Edith Peinemann was born in Mainz in 1937 but now lives and works in Frankfurt, where she has been professor of violin at the University of Frankfurt Hochschule since 1976. From an early age she studied with her father Robert Peinemann, later with Heinz Stanske and Max Rostal. She has performed with many conductors including Münch, Solti, Karajan, Szell, Steinberg, Barbirolli, Sargent, Kubelik and Ozawa. Her orchestral debut took place at Carnegie Hall in New York in 1965, where she played Beethoven’s Violin Concerto. This performance was almost immediately followed by a Bartók 2nd Concerto with the New York Philharmonic under William Steinberg. She has been honoured with the “Plaquette Eugène Ysaye 1858-1958”. She is in good company for the only other recipients before her were Oistrakh, Kogan and Grumiaux. She plays a Guarneri del Gesù violin (1732).

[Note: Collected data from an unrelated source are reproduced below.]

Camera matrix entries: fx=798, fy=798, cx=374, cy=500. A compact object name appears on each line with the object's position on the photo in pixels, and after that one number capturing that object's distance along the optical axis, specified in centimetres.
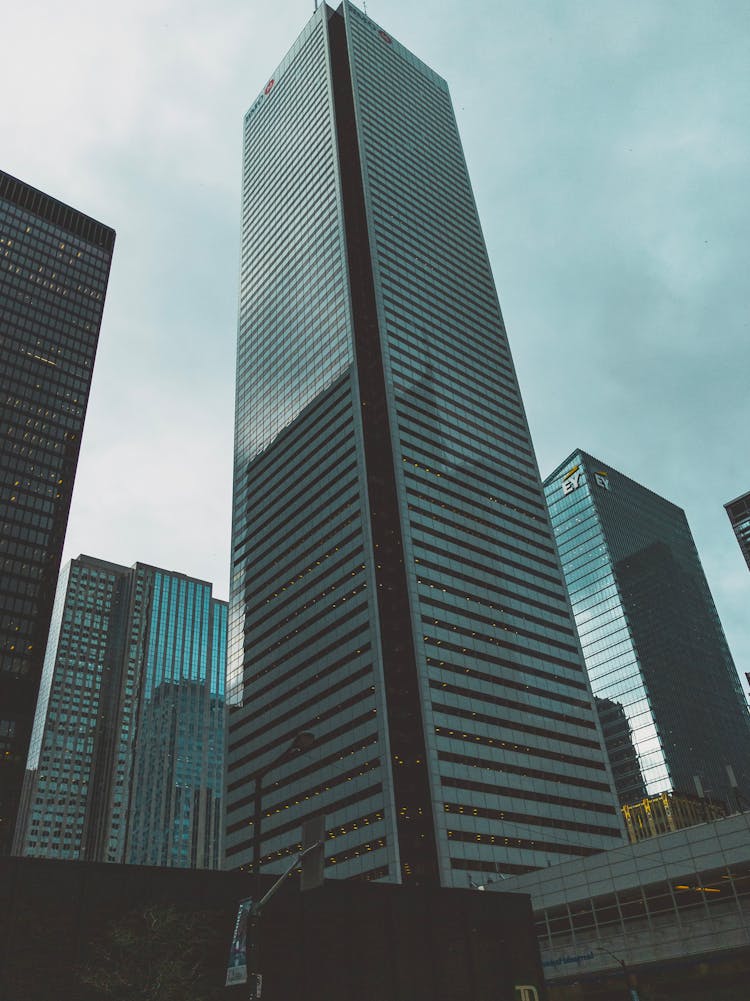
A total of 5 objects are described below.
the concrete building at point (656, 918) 4862
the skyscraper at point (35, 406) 13125
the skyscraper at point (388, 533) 10575
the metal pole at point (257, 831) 2000
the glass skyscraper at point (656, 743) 18625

The concerto dates from between the Fifth and Sixth symphonies and is the work of a composer in his late thirties. Peinemann’s version of the Dvořák Violin Concerto has poetry and splendidly powerful attack without being as moving and tender as it might have been. There are moments in the first movement where her reading seems effortful; elsewhere she is poetic. The orchestral part is ripely put across but with some hardness in the now forty year old recording. This is not a first recommendation version but it’s a good reading all the same and enhanced by the role of the Czech Phil. Ideally I would however opt for Suk on Supraphon (review1; review2) or Accardo on a now deleted UK Eloquence disc (review).

Better still is the Kubelik Serenade which is springy, heart-warming, touching and not afraid to be a touch sentimental as in the Larghetto which yearns towards Tchaikovsky’s own Serenade for Strings. There is some hardness in the violin tone but I only noticed this in the Scherzo. The original DGG recording team have faithfully captured the muscularity of the ECO bass and this pays dividends in the tumbling and galloping excitement of the Finale.

Two healthy revivals from a neglected corner of the DG archive. Credit to Cyrus Meher-Homji for singling these out. They will be greeted by old friends from LP days and will make new friends amongst the CD generation.